• **Consigne**: Recopiez, s'il vous plaît, tout ce qui va de « AXELOS Kostas [ou » jusqu'à « Éditions de Minuit. » dans la notice sur Kostas Axelos, en rebaptisant « philosophe » en « penseur ».

• **Extrait**:
AXELOS Kostas [ou de LEYDE Jean]

Par Laurent Jeanpierre

Né le 26 juin 1924 à Athènes (Grèce), mort le 4 février 2010 à Paris ; philosophe, éditeur, organisateur, journaliste et théoricien communiste pendant la guerre civile en Grèce (1941-1945), puis exclu du Parti communiste et exilé en France ; rédacteur en chef de la revue Arguments (1956-1962) ; fondateur et directeur depuis 1960 de la collection « Arguments » aux Éditions de Minuit.

Jeune partisan communiste grec, réfugié politique en France, intellectuel influent dans le marxisme occidental et hétérodoxe en France, Kostas Axelos a développé une pensée paradoxale, en phase avec une partie de l’esprit de Mai 1968 en même temps qu’elle invitait à un abandon de toute critique du capitalisme, à un retrait dans une philosophie poétique, refuge contre la civilisation technique.
Kostas Axelos naquit dans une famille bourgeoise aisée (père : Miltiade Axelos, médecin) progressiste et de religion orthodoxe. Politisée - le grand-père de Kostas Axelos avait été préfet en Crète - elle soutenait le parti du modernisateur de l’État grec, Venizelou. Kostas Axelos suivit des études cosmopolites à Athènes, au lycée d’État ainsi qu’à l’Institut français et à l’École allemande. Fin 1941, après la capitulation de la Grèce en avril face à l’Allemagne et le début de l’Occupation allemande, italienne et bulgare, il entra aux Jeunesses Communistes grecques (EPON) dont il devient responsable à l’Université d’Athènes, tout en participant régulièrement au journal des étudiants clandestins, La Flamme. À partir de 1944, Kostas Axelos devint membre du Parti Communiste grec et écrivit des articles dans son journal quotidien. Il organisa des séminaires de militants autour de la pensée de Karl Marx ou des problèmes de la jeunesse et, après la retraite allemande d’octobre, il prit la direction du journal étudiant communiste Voix étudiante. Le déclenchement de la guerre civile, deux mois plus tard, le conduisit à entrer dans les troupes de choc du Parti Communiste. Il fut arrêté et emprisonné par les miliciens mais parvint à s’évader à la nage avec une quarantaine de ses camarades. En décembre 1945, Kostas Axelos quitta la Grèce en tant que boursier du gouvernement français. Il faisait partie d’un ensemble d’anciens jeunes intellectuels militants qui fuient la guerre civile, comme Cornélius Castoriadis, Kostas Papaïoannou ou encore Ado Kyrou, qui se rapprochera ensuite du surréalisme. À son départ, Axelos fut exclu du Parti Communiste grec.

Entrées enregistrées:

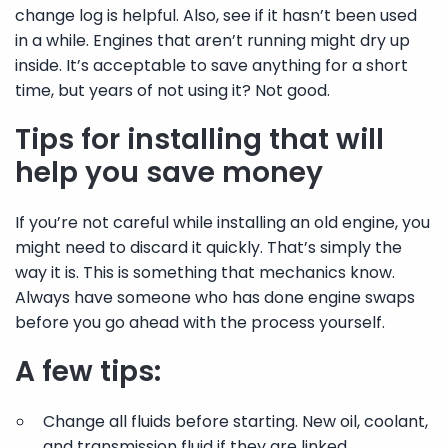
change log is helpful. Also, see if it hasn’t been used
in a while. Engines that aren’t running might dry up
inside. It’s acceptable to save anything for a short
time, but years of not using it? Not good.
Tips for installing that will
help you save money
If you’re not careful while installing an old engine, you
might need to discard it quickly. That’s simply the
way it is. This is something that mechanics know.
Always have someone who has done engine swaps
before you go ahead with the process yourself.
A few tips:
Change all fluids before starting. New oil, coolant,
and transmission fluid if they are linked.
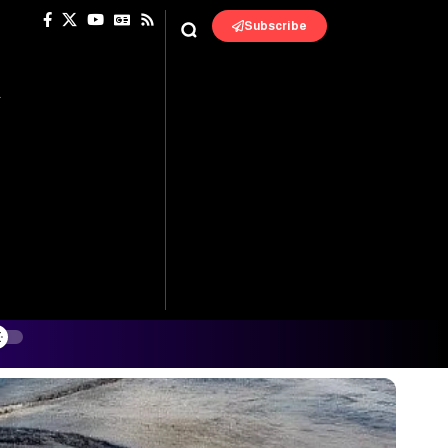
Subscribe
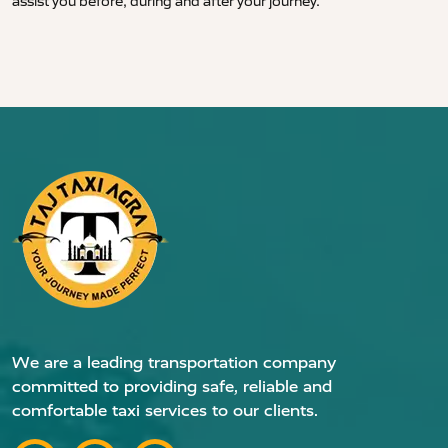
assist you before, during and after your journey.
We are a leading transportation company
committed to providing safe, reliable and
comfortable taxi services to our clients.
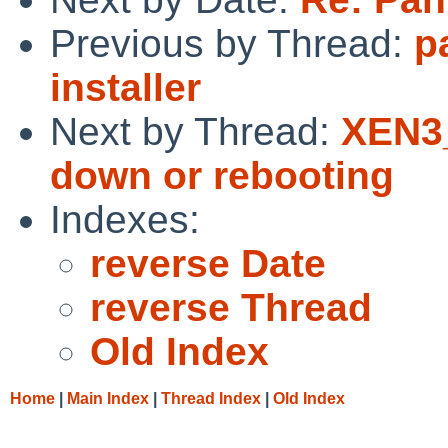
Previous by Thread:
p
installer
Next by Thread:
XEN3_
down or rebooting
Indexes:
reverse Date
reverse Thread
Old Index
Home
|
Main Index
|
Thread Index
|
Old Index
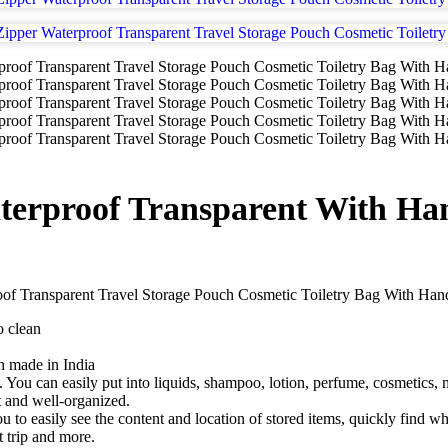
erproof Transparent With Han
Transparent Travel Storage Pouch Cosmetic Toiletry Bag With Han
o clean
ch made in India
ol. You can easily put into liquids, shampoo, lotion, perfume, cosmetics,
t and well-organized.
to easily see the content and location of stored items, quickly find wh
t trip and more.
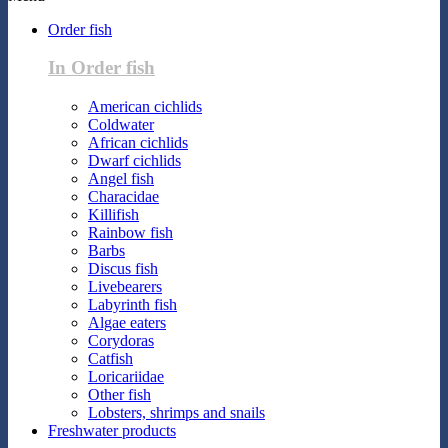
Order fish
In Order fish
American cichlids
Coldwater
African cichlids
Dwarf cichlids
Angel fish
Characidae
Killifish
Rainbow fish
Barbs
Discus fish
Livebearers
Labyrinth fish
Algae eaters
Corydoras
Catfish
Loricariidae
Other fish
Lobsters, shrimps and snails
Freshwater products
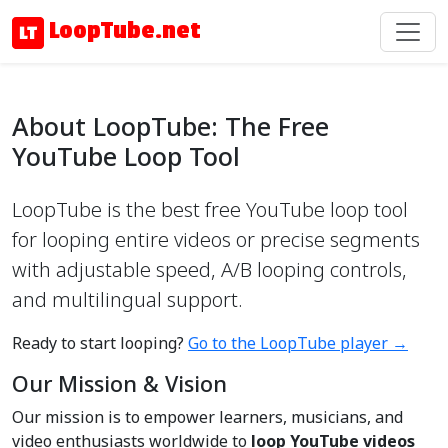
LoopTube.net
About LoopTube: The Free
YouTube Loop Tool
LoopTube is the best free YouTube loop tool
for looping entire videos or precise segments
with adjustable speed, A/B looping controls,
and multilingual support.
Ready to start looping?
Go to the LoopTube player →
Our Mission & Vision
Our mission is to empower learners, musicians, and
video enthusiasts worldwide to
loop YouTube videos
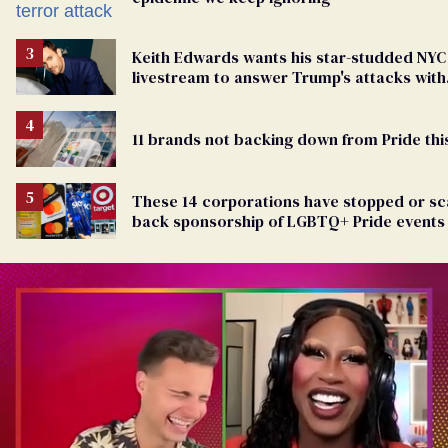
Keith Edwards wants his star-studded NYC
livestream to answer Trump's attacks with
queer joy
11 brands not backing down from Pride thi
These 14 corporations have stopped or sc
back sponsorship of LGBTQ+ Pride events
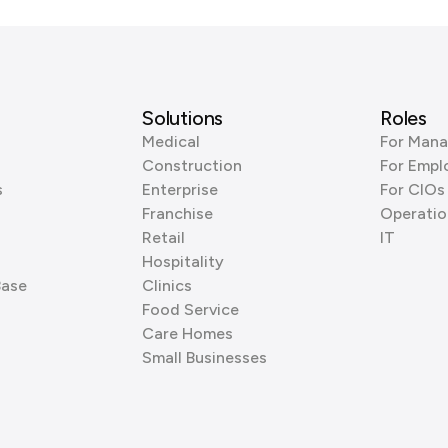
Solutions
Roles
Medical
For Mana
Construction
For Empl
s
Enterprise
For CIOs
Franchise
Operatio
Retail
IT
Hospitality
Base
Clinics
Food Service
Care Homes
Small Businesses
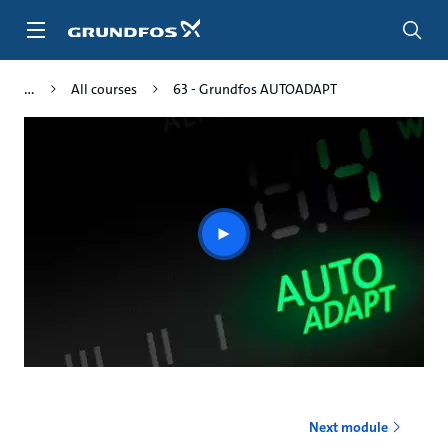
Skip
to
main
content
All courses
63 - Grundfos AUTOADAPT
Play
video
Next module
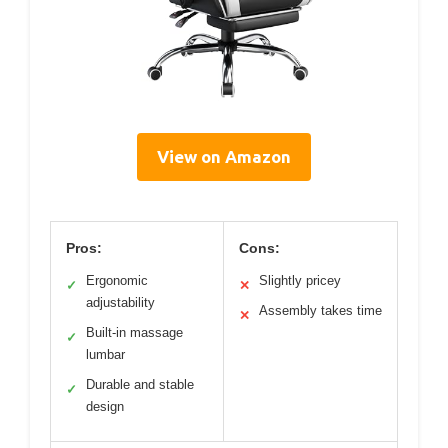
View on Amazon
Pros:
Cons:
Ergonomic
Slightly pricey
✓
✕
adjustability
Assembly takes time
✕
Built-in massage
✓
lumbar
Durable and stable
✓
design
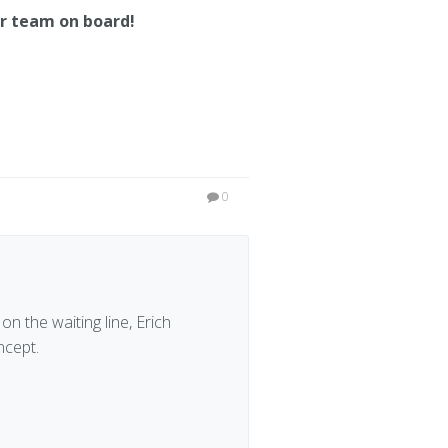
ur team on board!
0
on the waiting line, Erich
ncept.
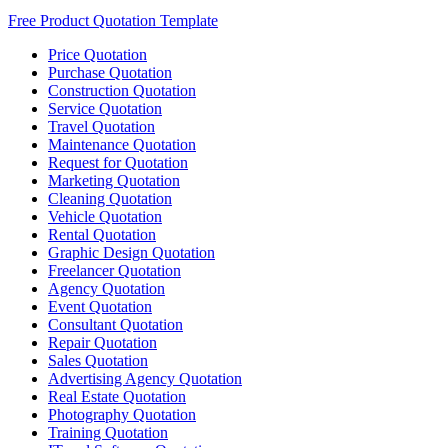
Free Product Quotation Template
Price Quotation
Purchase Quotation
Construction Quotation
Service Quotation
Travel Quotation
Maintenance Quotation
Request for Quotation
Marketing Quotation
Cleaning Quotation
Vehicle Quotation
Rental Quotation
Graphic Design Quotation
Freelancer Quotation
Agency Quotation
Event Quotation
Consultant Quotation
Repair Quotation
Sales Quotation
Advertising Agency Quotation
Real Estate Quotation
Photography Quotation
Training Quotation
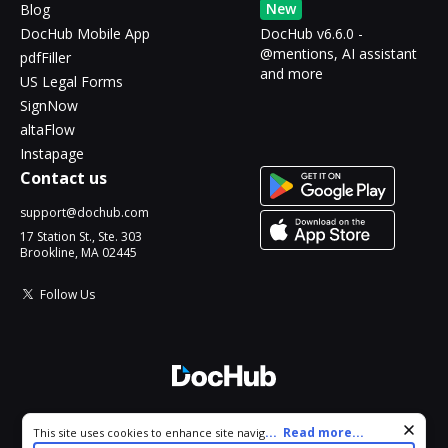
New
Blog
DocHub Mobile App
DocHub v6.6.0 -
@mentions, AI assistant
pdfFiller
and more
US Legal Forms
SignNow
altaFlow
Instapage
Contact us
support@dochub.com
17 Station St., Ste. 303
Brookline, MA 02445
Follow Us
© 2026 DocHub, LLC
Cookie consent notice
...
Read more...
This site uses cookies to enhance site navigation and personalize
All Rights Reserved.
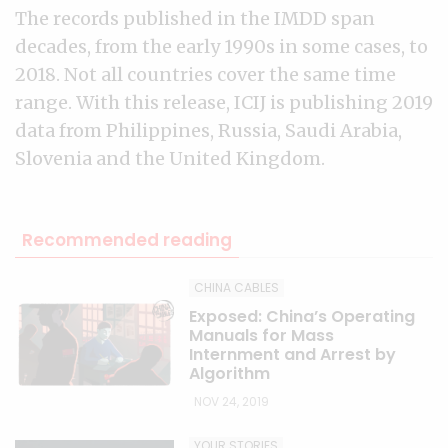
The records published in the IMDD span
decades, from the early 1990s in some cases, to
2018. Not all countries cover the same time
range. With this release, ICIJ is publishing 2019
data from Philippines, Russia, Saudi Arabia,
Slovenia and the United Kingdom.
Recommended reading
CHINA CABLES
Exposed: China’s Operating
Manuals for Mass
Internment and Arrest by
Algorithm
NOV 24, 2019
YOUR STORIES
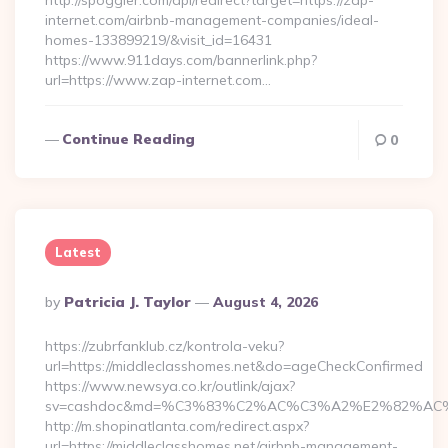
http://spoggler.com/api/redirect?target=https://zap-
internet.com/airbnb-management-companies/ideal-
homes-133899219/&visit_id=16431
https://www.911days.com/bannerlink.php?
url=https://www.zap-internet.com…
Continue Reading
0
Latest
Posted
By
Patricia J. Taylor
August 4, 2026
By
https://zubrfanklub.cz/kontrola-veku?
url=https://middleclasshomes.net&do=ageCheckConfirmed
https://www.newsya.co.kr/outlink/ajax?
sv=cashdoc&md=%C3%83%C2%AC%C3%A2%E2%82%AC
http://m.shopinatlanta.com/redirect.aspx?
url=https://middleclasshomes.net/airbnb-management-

• **Corrigé**:
AXELOS Kostas [ou de LEYDE Jean]

Par Laurent Jeanpierre

Né le 26 juin 1924 à Athènes (Grèce), mort le 4 février 2010 à Paris ; penseur, éditeur, organisateur, journaliste et théoricien communiste pendant la guerre civile en Grèce (1941-1945), puis exclu du Parti communiste et exilé en France ; rédacteur en chef de la revue Arguments (1956-1962) ; fondateur et directeur depuis 1960 de la collection « Arguments » aux Éditions de Minuit.